» WHAT TO PRODUCE
Set out every one of the lines below as a JSON list of strings, with one string for each line and no blank lines. Leave the pictures out of your answer.

» TASK INPUT
## Start

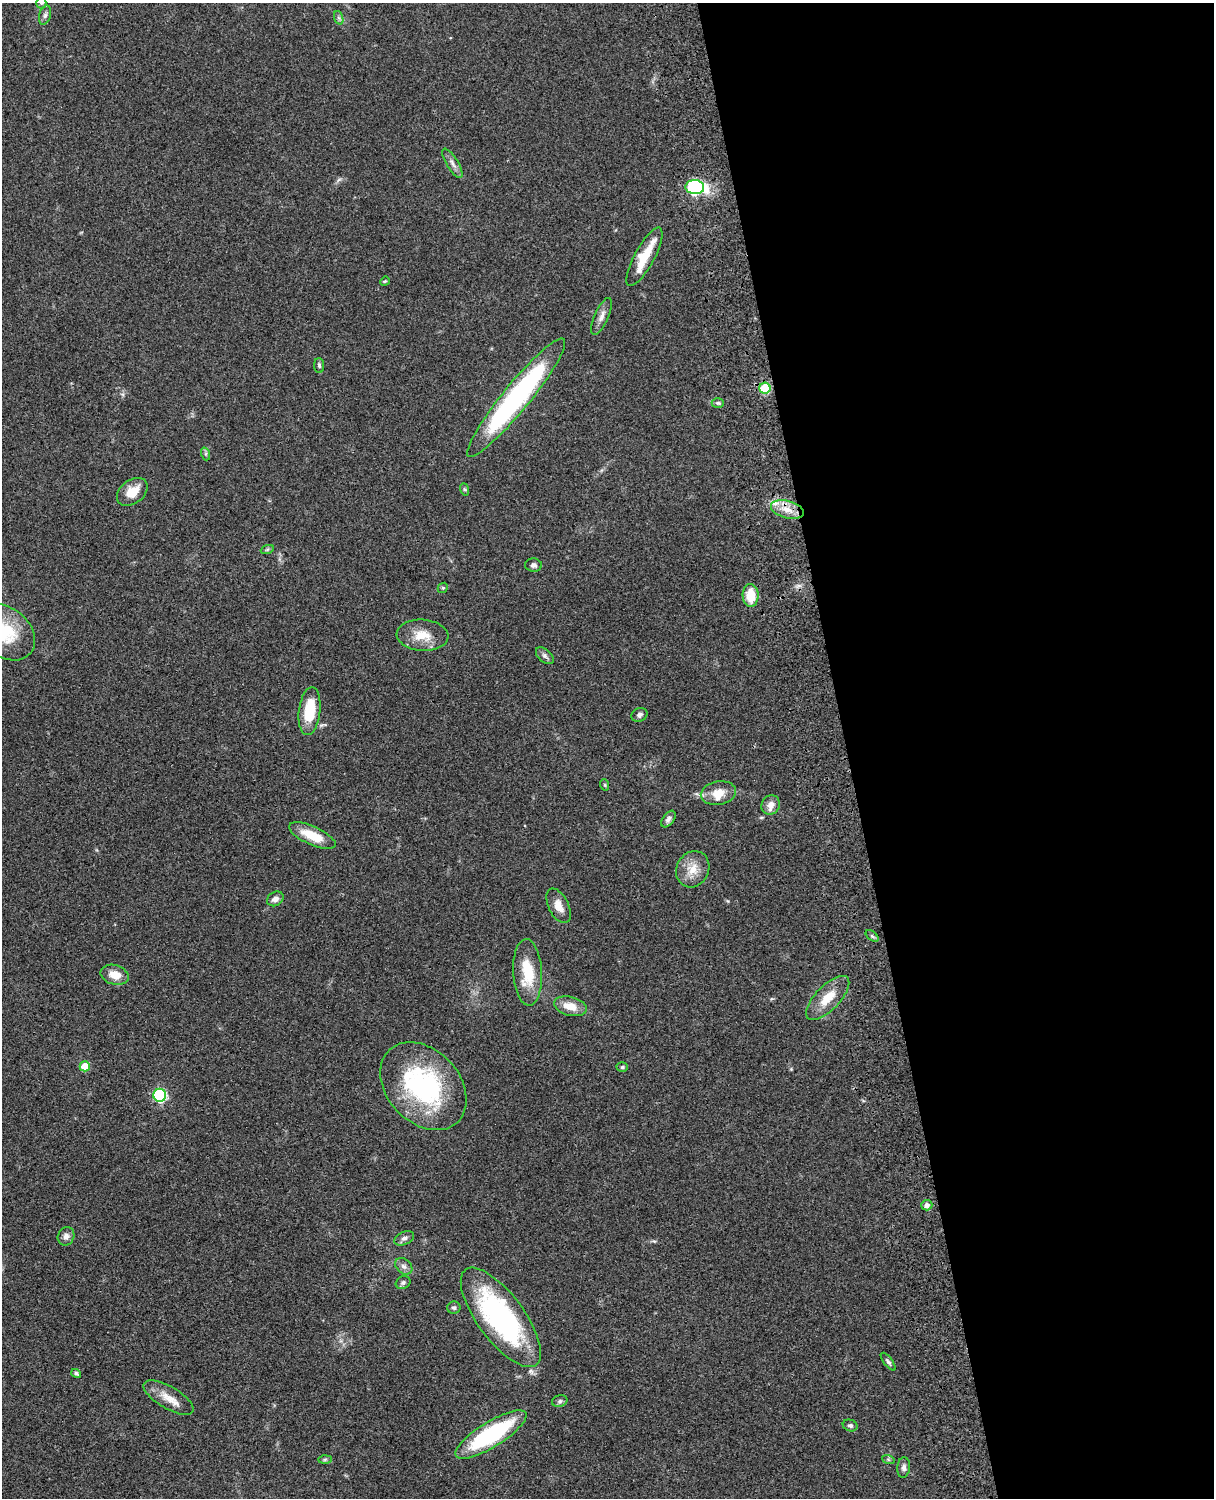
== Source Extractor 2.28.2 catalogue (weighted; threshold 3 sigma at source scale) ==
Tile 8 of 4 x 3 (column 4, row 2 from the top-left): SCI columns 3759-4970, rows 1773-3268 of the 5089 x 4927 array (HDU 1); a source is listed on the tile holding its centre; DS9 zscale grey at full resolution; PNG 1216 x 1500 px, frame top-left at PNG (2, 3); each listed source drawn as its Kron ellipse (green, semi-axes under 4 px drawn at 4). Shown black and unused: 30% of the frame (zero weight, under 3 of 4 exposures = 6% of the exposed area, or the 3 px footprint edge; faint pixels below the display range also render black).
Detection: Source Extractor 2.28.2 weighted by HDU 2 'WHT'; one run over the whole footprint, this tile lists its part. Background 0.0759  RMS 0.0057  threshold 0.0257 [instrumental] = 3 sigma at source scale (4.5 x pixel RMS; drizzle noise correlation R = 1.50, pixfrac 1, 0.05/0.05 arcsec/px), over >= 5 px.
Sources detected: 64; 6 inside a brighter listed object's ellipse — not listed separately; the other 58 listed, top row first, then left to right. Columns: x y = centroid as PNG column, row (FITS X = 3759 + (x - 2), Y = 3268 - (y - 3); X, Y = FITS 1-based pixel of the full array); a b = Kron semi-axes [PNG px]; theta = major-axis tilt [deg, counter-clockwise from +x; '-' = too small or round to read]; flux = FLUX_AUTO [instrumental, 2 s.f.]
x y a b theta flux
41 3 5 5 - 0.83
45 15 10 5 74 1.7
339 18 7 4 -71 1.2
452 163 17 6 -58 3
695 187 9 7 -6 82
644 257 33 10 61 14
385 281 5 3 - 0.58
602 316 20 7 66 3.8
319 365 7 5 -86 1.1
765 388 5 5 - 31
516 398 75 13 51 120
718 403 6 5 - 0.99
206 454 6 4 -72 0.92
464 489 6 4 -71 0.71
132 492 17 11 38 9.4
787 509 17 8 -15 7.4
267 550 6 4 20 0.87
533 565 8 6 -6 1.9
443 588 5 4 - 0.79
751 595 11 8 -88 13
5 632 33 24 -39 29
422 635 26 15 -4 11
545 656 10 6 -42 1.9
310 711 24 10 83 19
639 715 8 6 27 1.9
605 785 6 3 -72 0.57
718 793 18 11 10 8.1
771 805 10 9 - 4
668 819 9 5 54 2
312 836 25 9 -24 14
693 869 19 16 63 9.3
275 899 9 7 31 2.8
559 906 19 10 -64 5.6
872 936 7 4 -37 0.98
528 972 33 14 -87 20
115 975 14 9 -15 7.3
828 998 28 12 46 12
570 1006 17 9 -13 8.2
85 1066 5 5 - 13
622 1067 6 5 - 0.94
423 1086 49 36 -47 84
160 1095 6 6 - 69
927 1205 5 5 - 2.8
66 1236 9 8 - 2.7
404 1238 10 6 23 2.1
404 1266 10 7 -43 2.3
403 1283 8 6 27 1.4
454 1308 7 6 - 1.2
501 1317 59 23 -54 110
888 1362 10 4 -52 1.4
76 1373 5 4 - 1
169 1398 28 11 -30 8.4
560 1401 8 6 16 1.2
850 1425 7 5 -19 1.4
491 1434 41 12 32 65
888 1459 6 4 -19 0.8
325 1460 6 4 1 0.86
904 1468 10 6 85 2
Overlapping masked pixels (flux is a lower limit): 2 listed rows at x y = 695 187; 787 509
Isophote crosses this tile's border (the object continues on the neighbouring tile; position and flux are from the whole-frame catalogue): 2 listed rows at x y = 41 3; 5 632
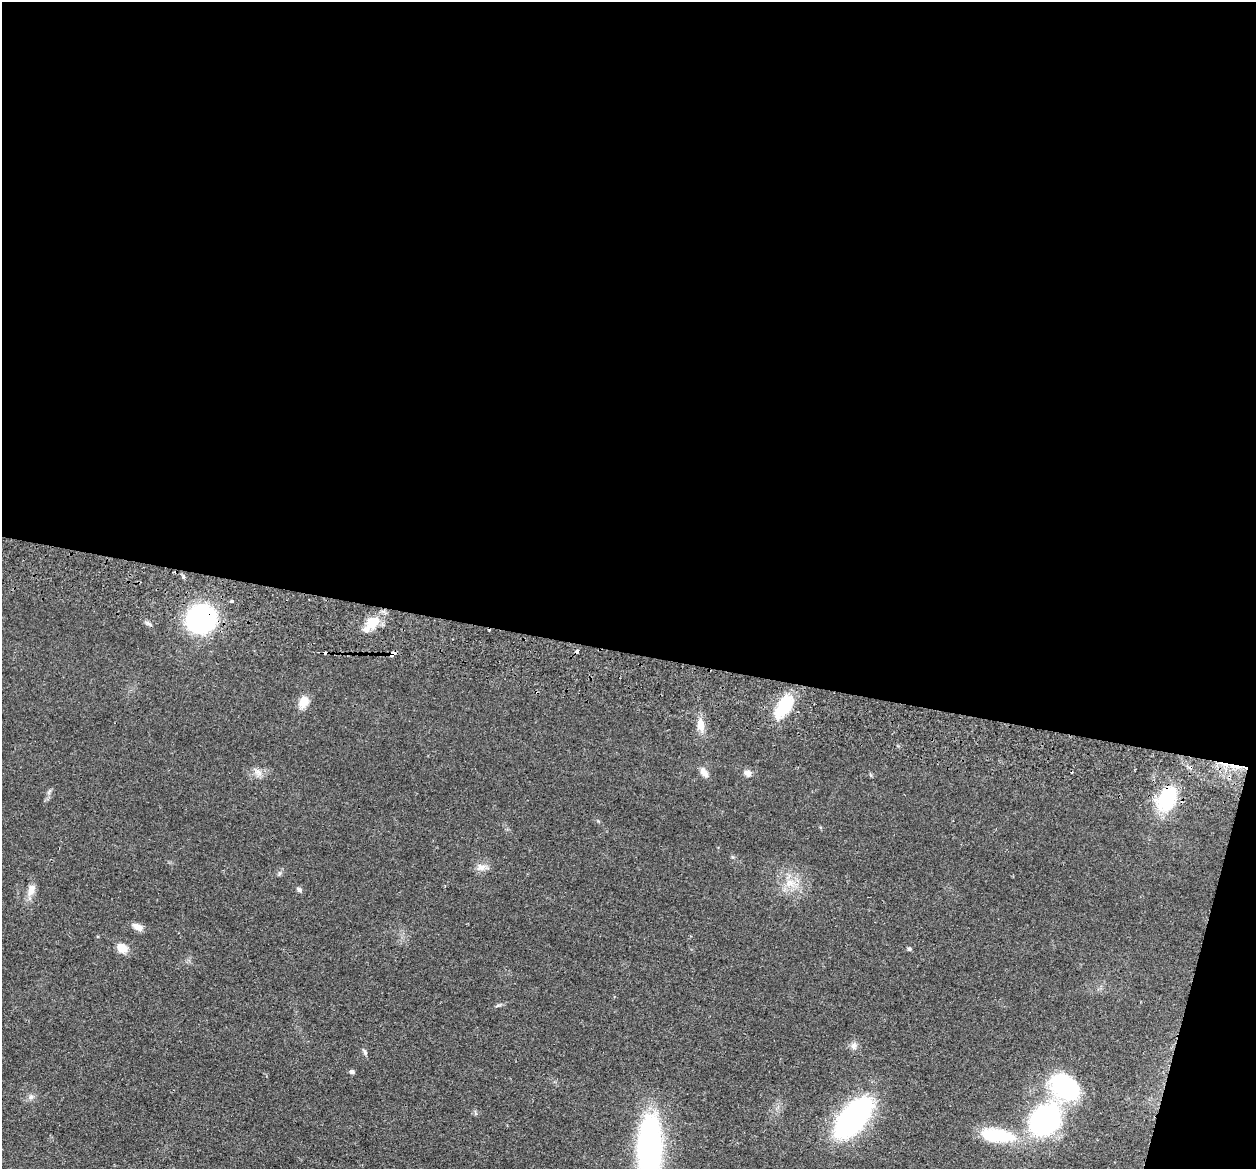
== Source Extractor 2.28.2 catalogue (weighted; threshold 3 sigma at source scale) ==
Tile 4 of 4 x 4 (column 4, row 1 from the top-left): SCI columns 3776-5029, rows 3801-4967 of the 5045 x 5146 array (HDU 1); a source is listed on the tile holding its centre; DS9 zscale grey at full resolution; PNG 1258 x 1171 px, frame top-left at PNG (2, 2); no overlay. Shown black and unused: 57% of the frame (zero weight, under 2 of 3 exposures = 3% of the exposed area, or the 3 px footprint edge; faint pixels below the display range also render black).
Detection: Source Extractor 2.28.2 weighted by HDU 2 'WHT'; one run over the whole footprint, this tile lists its part. Background 0.0513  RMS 0.0067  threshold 0.0299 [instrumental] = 3 sigma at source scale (4.5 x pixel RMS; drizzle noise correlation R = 1.50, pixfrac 1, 0.05/0.05 arcsec/px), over >= 5 px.
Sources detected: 33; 3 cosmic-ray / hot-pixel residue — not listed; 1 inside a brighter listed object's ellipse — not listed separately; the other 29 listed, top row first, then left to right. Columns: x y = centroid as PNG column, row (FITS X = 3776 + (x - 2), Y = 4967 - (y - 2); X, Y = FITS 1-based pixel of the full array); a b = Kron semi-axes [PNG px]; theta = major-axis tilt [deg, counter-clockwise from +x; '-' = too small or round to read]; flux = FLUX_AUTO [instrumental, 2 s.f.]
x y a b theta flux
232 601 3 3 - 1.5
201 619 19 18 - 150
373 622 19 14 27 13
148 623 10 5 -37 1.6
392 654 6 4 40 8.8
304 702 15 11 63 7
784 706 29 15 56 27
701 725 18 10 -79 6.9
258 772 13 8 -23 4
704 772 14 7 -54 3.8
748 773 8 7 - 3.4
49 792 10 4 56 1.5
1167 799 22 15 64 49
481 867 14 10 12 4.5
790 883 14 10 -46 7.4
31 889 16 9 74 5.5
299 890 7 5 -33 1.5
138 927 12 7 -26 4.6
122 948 12 9 -35 7.3
909 949 5 5 - 1.1
854 1046 10 8 75 2.8
365 1052 9 5 -67 1.4
352 1071 6 5 - 1.5
1064 1087 38 27 -36 54
31 1097 7 6 - 1.9
853 1118 43 21 52 130
1045 1120 24 19 47 150
997 1135 43 15 -6 37
650 1148 60 20 89 180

## End

» WRITTEN REPLY
[
  "== Source Extractor 2.28.2 catalogue (weighted; threshold 3 sigma at source scale) ==",
  "Tile 8 of 4 x 3 (column 4, row 2 from the top-left): SCI columns 3759-4970, rows 1773-3268 of the 5089 x 4927 array (HDU 1); a source is listed on the tile holding its centre; DS9 zscale grey at full resolution; PNG 1216 x 1500 px, frame top-left at PNG (2, 3); each listed source drawn as its Kron ellipse (green, semi-axes under 4 px drawn at 4). Shown black and unused: 30% of the frame (zero weight, under 3 of 4 exposures = 6% of the exposed area, or the 3 px footprint edge; faint pixels below the display range also render black).",
  "Detection: Source Extractor 2.28.2 weighted by HDU 2 'WHT'; one run over the whole footprint, this tile lists its part. Background 0.0759  RMS 0.0057  threshold 0.0257 [instrumental] = 3 sigma at source scale (4.5 x pixel RMS; drizzle noise correlation R = 1.50, pixfrac 1, 0.05/0.05 arcsec/px), over >= 5 px.",
  "Sources detected: 64; 6 inside a brighter listed object's ellipse — not listed separately; the other 58 listed, top row first, then left to right. Columns: x y = centroid as PNG column, row (FITS X = 3759 + (x - 2), Y = 3268 - (y - 3); X, Y = FITS 1-based pixel of the full array); a b = Kron semi-axes [PNG px]; theta = major-axis tilt [deg, counter-clockwise from +x; '-' = too small or round to read]; flux = FLUX_AUTO [instrumental, 2 s.f.]",
  "x y a b theta flux",
  "41 3 5 5 - 0.83",
  "45 15 10 5 74 1.7",
  "339 18 7 4 -71 1.2",
  "452 163 17 6 -58 3",
  "695 187 9 7 -6 82",
  "644 257 33 10 61 14",
  "385 281 5 3 - 0.58",
  "602 316 20 7 66 3.8",
  "319 365 7 5 -86 1.1",
  "765 388 5 5 - 31",
  "516 398 75 13 51 120",
  "718 403 6 5 - 0.99",
  "206 454 6 4 -72 0.92",
  "464 489 6 4 -71 0.71",
  "132 492 17 11 38 9.4",
  "787 509 17 8 -15 7.4",
  "267 550 6 4 20 0.87",
  "533 565 8 6 -6 1.9",
  "443 588 5 4 - 0.79",
  "751 595 11 8 -88 13",
  "5 632 33 24 -39 29",
  "422 635 26 15 -4 11",
  "545 656 10 6 -42 1.9",
  "310 711 24 10 83 19",
  "639 715 8 6 27 1.9",
  "605 785 6 3 -72 0.57",
  "718 793 18 11 10 8.1",
  "771 805 10 9 - 4",
  "668 819 9 5 54 2",
  "312 836 25 9 -24 14",
  "693 869 19 16 63 9.3",
  "275 899 9 7 31 2.8",
  "559 906 19 10 -64 5.6",
  "872 936 7 4 -37 0.98",
  "528 972 33 14 -87 20",
  "115 975 14 9 -15 7.3",
  "828 998 28 12 46 12",
  "570 1006 17 9 -13 8.2",
  "85 1066 5 5 - 13",
  "622 1067 6 5 - 0.94",
  "423 1086 49 36 -47 84",
  "160 1095 6 6 - 69",
  "927 1205 5 5 - 2.8",
  "66 1236 9 8 - 2.7",
  "404 1238 10 6 23 2.1",
  "404 1266 10 7 -43 2.3",
  "403 1283 8 6 27 1.4",
  "454 1308 7 6 - 1.2",
  "501 1317 59 23 -54 110",
  "888 1362 10 4 -52 1.4",
  "76 1373 5 4 - 1",
  "169 1398 28 11 -30 8.4",
  "560 1401 8 6 16 1.2",
  "850 1425 7 5 -19 1.4",
  "491 1434 41 12 32 65",
  "888 1459 6 4 -19 0.8",
  "325 1460 6 4 1 0.86",
  "904 1468 10 6 85 2",
  "Overlapping masked pixels (flux is a lower limit): 2 listed rows at x y = 695 187; 787 509",
  "Isophote crosses this tile's border (the object continues on the neighbouring tile; position and flux are from the whole-frame catalogue): 2 listed rows at x y = 41 3; 5 632",
  "== Source Extractor 2.28.2 catalogue (weighted; threshold 3 sigma at source scale) ==",
  "Tile 4 of 4 x 4 (column 4, row 1 from the top-left): SCI columns 3776-5029, rows 3801-4967 of the 5045 x 5146 array (HDU 1); a source is listed on the tile holding its centre; DS9 zscale grey at full resolution; PNG 1258 x 1171 px, frame top-left at PNG (2, 2); no overlay. Shown black and unused: 57% of the frame (zero weight, under 2 of 3 exposures = 3% of the exposed area, or the 3 px footprint edge; faint pixels below the display range also render black).",
  "Detection: Source Extractor 2.28.2 weighted by HDU 2 'WHT'; one run over the whole footprint, this tile lists its part. Background 0.0513  RMS 0.0067  threshold 0.0299 [instrumental] = 3 sigma at source scale (4.5 x pixel RMS; drizzle noise correlation R = 1.50, pixfrac 1, 0.05/0.05 arcsec/px), over >= 5 px.",
  "Sources detected: 33; 3 cosmic-ray / hot-pixel residue — not listed; 1 inside a brighter listed object's ellipse — not listed separately; the other 29 listed, top row first, then left to right. Columns: x y = centroid as PNG column, row (FITS X = 3776 + (x - 2), Y = 4967 - (y - 2); X, Y = FITS 1-based pixel of the full array); a b = Kron semi-axes [PNG px]; theta = major-axis tilt [deg, counter-clockwise from +x; '-' = too small or round to read]; flux = FLUX_AUTO [instrumental, 2 s.f.]",
  "x y a b theta flux",
  "232 601 3 3 - 1.5",
  "201 619 19 18 - 150",
  "373 622 19 14 27 13",
  "148 623 10 5 -37 1.6",
  "392 654 6 4 40 8.8",
  "304 702 15 11 63 7",
  "784 706 29 15 56 27",
  "701 725 18 10 -79 6.9",
  "258 772 13 8 -23 4",
  "704 772 14 7 -54 3.8",
  "748 773 8 7 - 3.4",
  "49 792 10 4 56 1.5",
  "1167 799 22 15 64 49",
  "481 867 14 10 12 4.5",
  "790 883 14 10 -46 7.4",
  "31 889 16 9 74 5.5",
  "299 890 7 5 -33 1.5",
  "138 927 12 7 -26 4.6",
  "122 948 12 9 -35 7.3",
  "909 949 5 5 - 1.1",
  "854 1046 10 8 75 2.8",
  "365 1052 9 5 -67 1.4",
  "352 1071 6 5 - 1.5",
  "1064 1087 38 27 -36 54",
  "31 1097 7 6 - 1.9",
  "853 1118 43 21 52 130",
  "1045 1120 24 19 47 150",
  "997 1135 43 15 -6 37",
  "650 1148 60 20 89 180"
]